__Supplied text__
If you receive these types of income, you must file a 1040:
- Self-employment income
- Tips you didn’t report to your employer
- Income you receive as one of these:
- Partner in a partnership
- Shareholder in an S corporation
- Beneficiary of an estate or trust
- Insurance policy dividends that are more than the premiums you paid
- Interest you received or paid on securities that were transferred between interest payment dates
- Distributions from a foreign trust
You also must file a 1040 if any of these apply:
- You qualify for the foreign earned income exclusion. To learn more, see the Foreign Earned Income Exclusion tax tip.
- You qualify to exclude income from sources in Puerto Rico or American Samoa since you were a bona fide resident of either.
- You have an Alternative Minimum Tax (AMT) adjustment on stock you got by exercising an incentive stock option.
- You owe excise tax on insider stock compensation you got from an expatriated corporation.
- You’re reporting an original issue discount (OID) amount that doesn’t match the amount on Form 1099-OID. To learn more, see Publication 1212: List of Original Issue Discount Instruments at www.irs.gov.
- You owe household employment taxes. To learn more, see Schedule H instructions.
- You’re eligible for the premium tax credit. To learn more, see the Form 8962 instructions.

__Data extract__
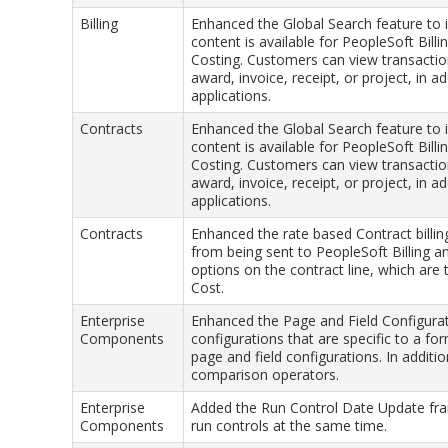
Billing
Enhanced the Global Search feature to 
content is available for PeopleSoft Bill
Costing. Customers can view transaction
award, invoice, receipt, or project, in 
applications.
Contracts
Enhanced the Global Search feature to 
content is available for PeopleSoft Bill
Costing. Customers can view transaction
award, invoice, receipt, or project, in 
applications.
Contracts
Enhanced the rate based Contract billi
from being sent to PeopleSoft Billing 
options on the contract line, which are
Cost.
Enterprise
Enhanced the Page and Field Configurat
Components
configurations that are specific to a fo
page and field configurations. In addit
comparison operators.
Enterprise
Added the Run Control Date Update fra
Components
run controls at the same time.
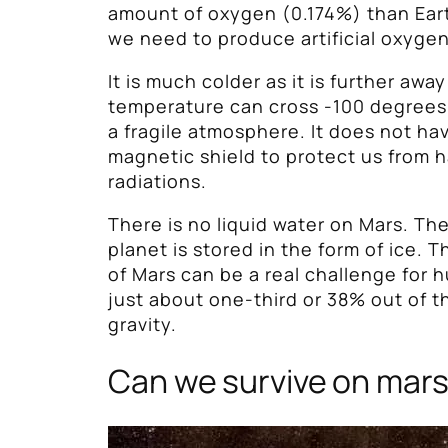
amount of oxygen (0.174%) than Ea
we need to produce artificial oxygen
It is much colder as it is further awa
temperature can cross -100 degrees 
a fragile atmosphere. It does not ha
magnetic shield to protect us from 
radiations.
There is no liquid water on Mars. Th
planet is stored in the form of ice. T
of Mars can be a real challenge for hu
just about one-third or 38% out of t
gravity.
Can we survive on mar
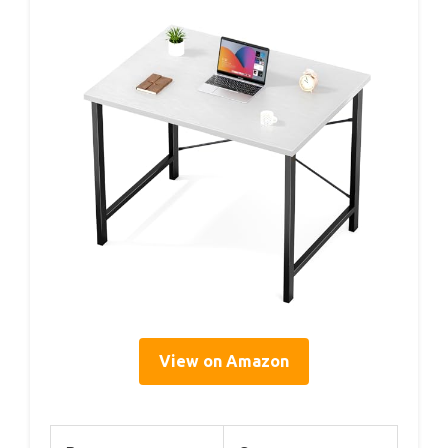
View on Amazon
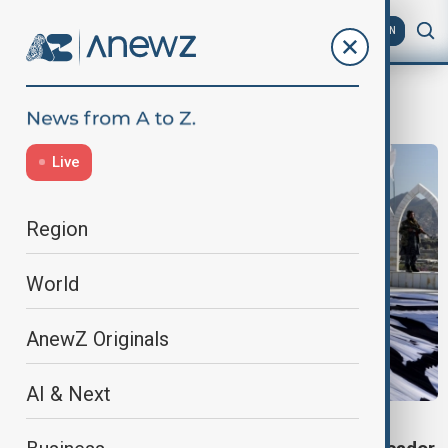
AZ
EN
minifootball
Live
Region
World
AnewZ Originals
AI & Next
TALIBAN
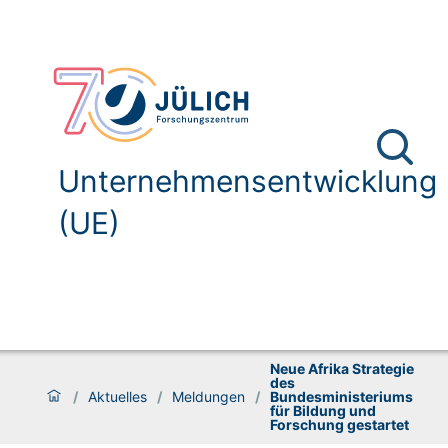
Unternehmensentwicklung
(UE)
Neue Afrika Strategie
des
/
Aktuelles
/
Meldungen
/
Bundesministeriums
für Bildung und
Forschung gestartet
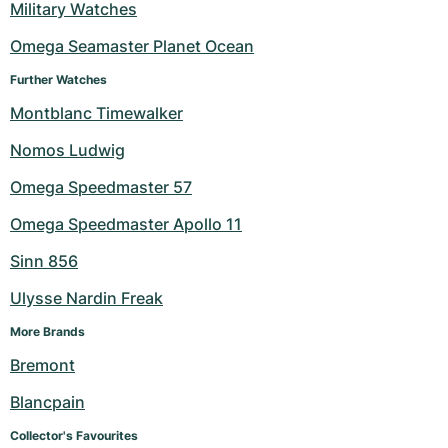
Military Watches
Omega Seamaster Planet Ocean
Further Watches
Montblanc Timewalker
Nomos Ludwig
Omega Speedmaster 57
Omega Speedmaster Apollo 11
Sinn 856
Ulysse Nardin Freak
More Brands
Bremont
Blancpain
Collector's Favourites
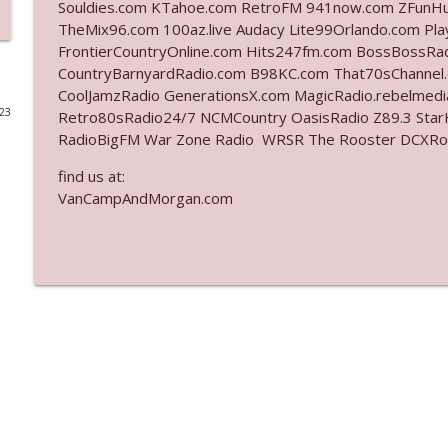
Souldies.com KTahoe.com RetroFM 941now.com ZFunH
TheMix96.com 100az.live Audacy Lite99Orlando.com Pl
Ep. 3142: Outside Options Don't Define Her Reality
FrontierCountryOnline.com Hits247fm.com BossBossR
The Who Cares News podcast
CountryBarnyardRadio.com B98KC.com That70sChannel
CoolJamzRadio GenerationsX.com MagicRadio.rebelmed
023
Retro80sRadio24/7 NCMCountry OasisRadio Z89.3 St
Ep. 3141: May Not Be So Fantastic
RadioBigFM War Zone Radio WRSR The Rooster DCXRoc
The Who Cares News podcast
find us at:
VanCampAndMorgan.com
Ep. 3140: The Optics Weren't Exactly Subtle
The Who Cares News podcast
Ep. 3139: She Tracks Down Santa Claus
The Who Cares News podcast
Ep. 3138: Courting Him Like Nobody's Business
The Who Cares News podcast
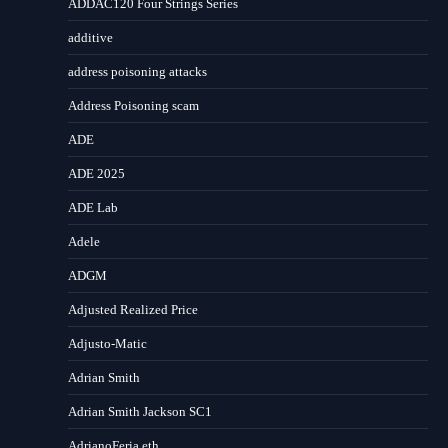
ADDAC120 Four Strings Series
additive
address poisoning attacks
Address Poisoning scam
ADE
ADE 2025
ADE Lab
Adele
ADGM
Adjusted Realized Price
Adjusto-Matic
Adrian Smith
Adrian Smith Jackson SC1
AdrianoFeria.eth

__What to work on__
In the text on who must file a 1040, why does a person qualify to exclude income from sources in Puerto Rico or American Samoa? The records aren't needed for this.

__Output below__
The person qualifies because they were a bona fide resident of Puerto Rico or American Samoa. That qualification is one of the situations that requires filing a 1040.